In April, Seehund began to lose control of his bowels. Trudi would feel his shame when she’d come downstairs in the mornings to light the kitchen stove and find him lying in his stench, dried feces crusting his fur. Pinching her nostrils to keep from gagging, she’d hoist the dog up and half carry him outside, where she’d settle him down while she’d return to the kitchen to clean the floor and warm a pail of water for cleansing him.
Some mornings, frost still laced the air and shimmered in the sun, tiny particles of ice, reminding her of how Seehund had enjoyed his first winter. She wished she could bring him a huge bowl of snow and let him lick it, but the snow had melted, and only membranes of ice shrouded the puddles. One day, while washing his haunches, she knew he wouldn’t live another winter. She grasped his leather collar and tried to take him to one of the frozen puddles—a poor substitute for snow, but perhaps the closest he would come to it. When he hung back as if reluctant to trust her, that long-ago love for him broke through, and she cried and stroked his fur. He nuzzled against her neck.
“Come,” she said, and he followed her to the puddle.

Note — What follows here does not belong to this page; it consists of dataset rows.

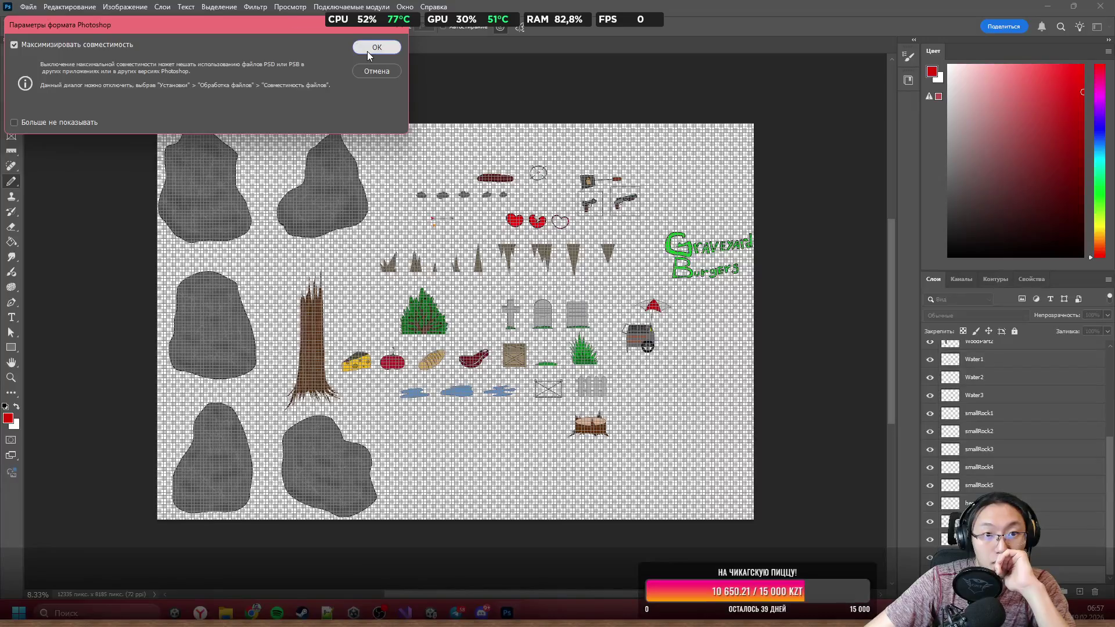
{"action": "left_click", "coordinate": [376, 47]}
{"action": "left_click", "coordinate": [1099, 7]}
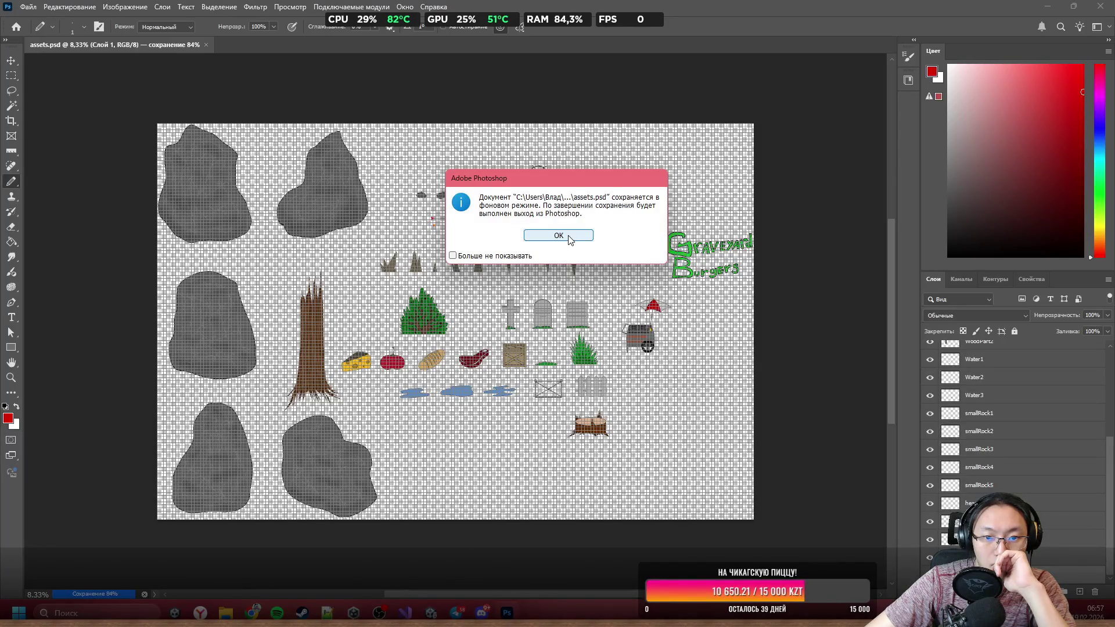
{"action": "left_click", "coordinate": [558, 235]}
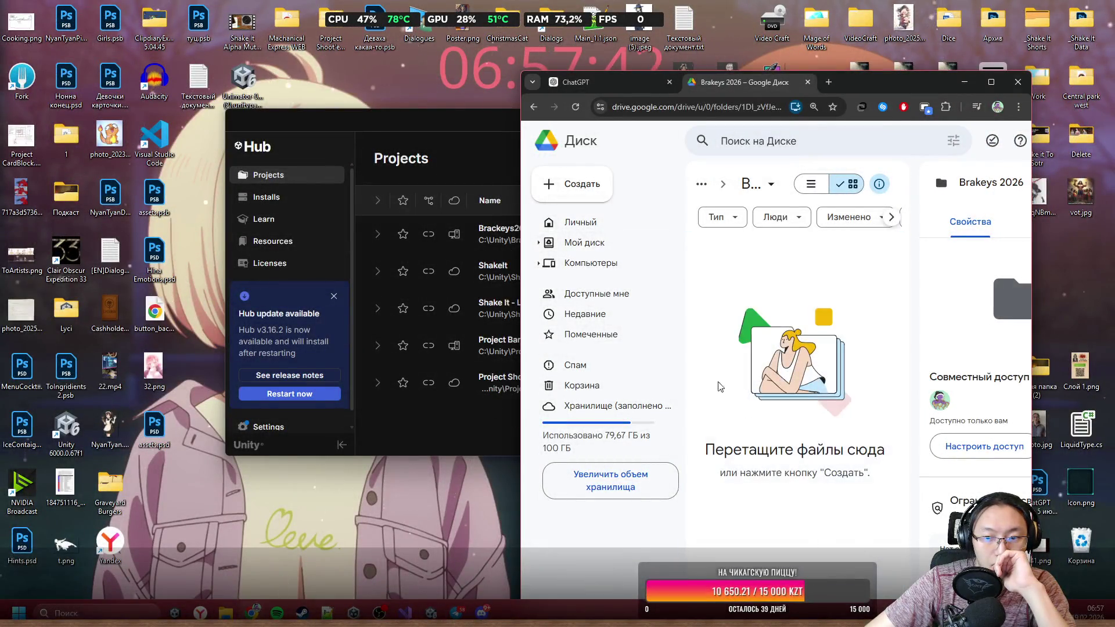
Step: Browse to Downloads > Telegram Desktop in File Explorer and preview 1235.png
{"action": "left_click", "coordinate": [72, 133]}
{"action": "double_click", "coordinate": [71, 134]}
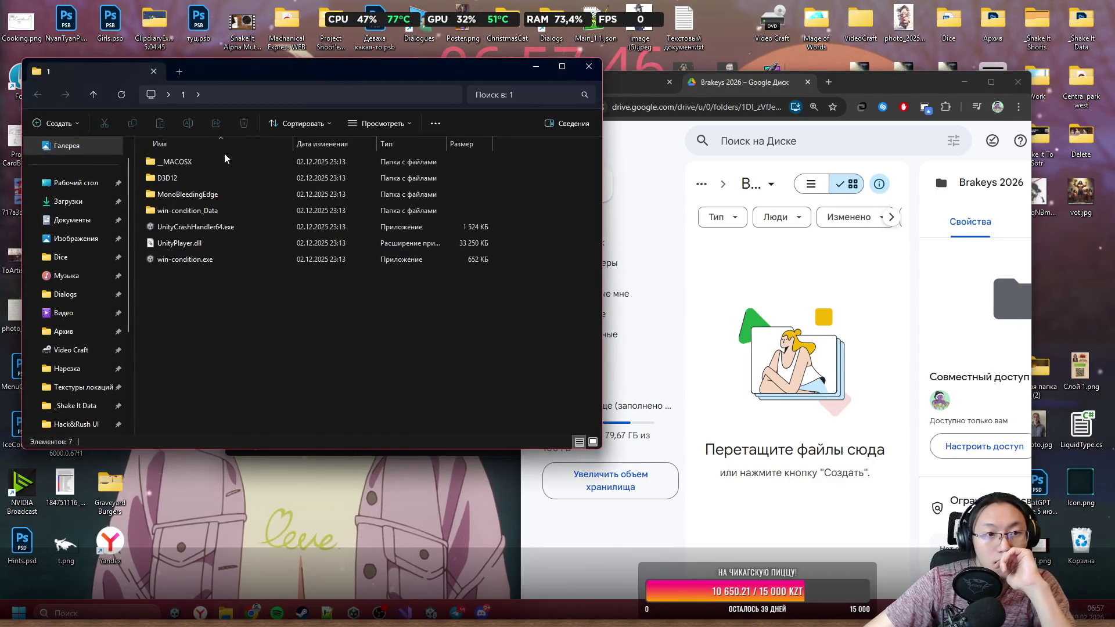
{"action": "left_click", "coordinate": [86, 199]}
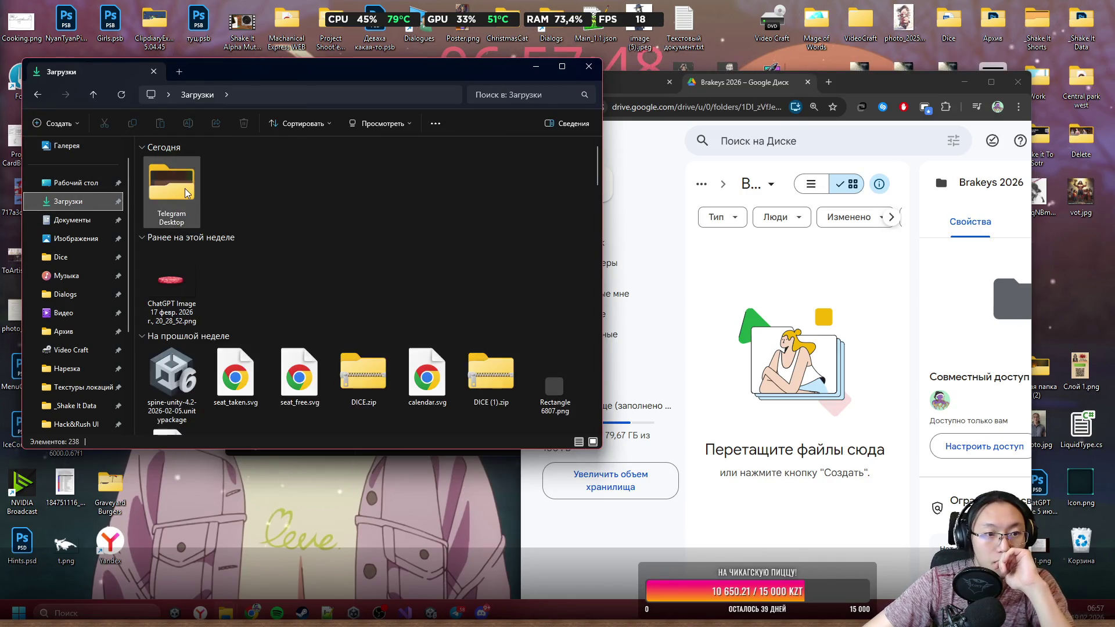
{"action": "double_click", "coordinate": [185, 189]}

With her bare hands, she broke the flimsy ice and held out a long sliver to him, letting him lick it as if, somehow, it could replace what she hadn’t been able to give him sin
ce that day by the river when he’d absorbed her humiliation. Each impaired step he’d taken since had reminded her that she, too, was damaged. He licked at the ice until the heat of his tongue had melted it, and then he kept licking her hands and wrists, his raspy tongue far more alive than the rest of his body.
That afternoon, he dragged himself away.
When he hadn’t returned by dusk, Trudi grew restless. She dusted every piece of furniture in the living room, then took all the rugs to the low carpet rod behind the house and, with her long rattan paddle, beat them until they did not even have one puff of dust left in them. Her father was silent while they ate their dinner of potatoes with pickled herring and beets, but twice he stepped outside to call Seehund’s name.
Trudi left the dishes in the sink and lit two lanterns. Throughout the evening, as they searched for the dog, she felt a revival of the sadness that the fat boy, Rainer Bilder, had made the town’s legacy, and whenever she looked up at her father, she could tell that he, too, felt that sadness which was inflating to contain the loss of her mother.
It was after ten when they cleaned silver-white pigeon droppings from a bench in front of the chapel and sat down to rest. Pigeons, hundreds of pigeons, dozed on the slate roof, their whisper of talons like gravesite prayers, reminding Trudi of the pictures of the dead bride on her father’s wall and of the rumors that she was the cause of her mother’s craziness. For an instant she felt as though she were falling, falling, but her father spoke into the dark as if taking up her thoughts and pulled her into the safe and constant web of his acceptance.
He said, “She was not always like that.”
Across the meadow, a half-moon illuminated the onion-shaped tower of the Sternburg, and a high moving wind bent the leafless crests of the poplars.
“She was not always like that,” he said again, “and yet, it was always there … underneath somewhere. I don’t know why.”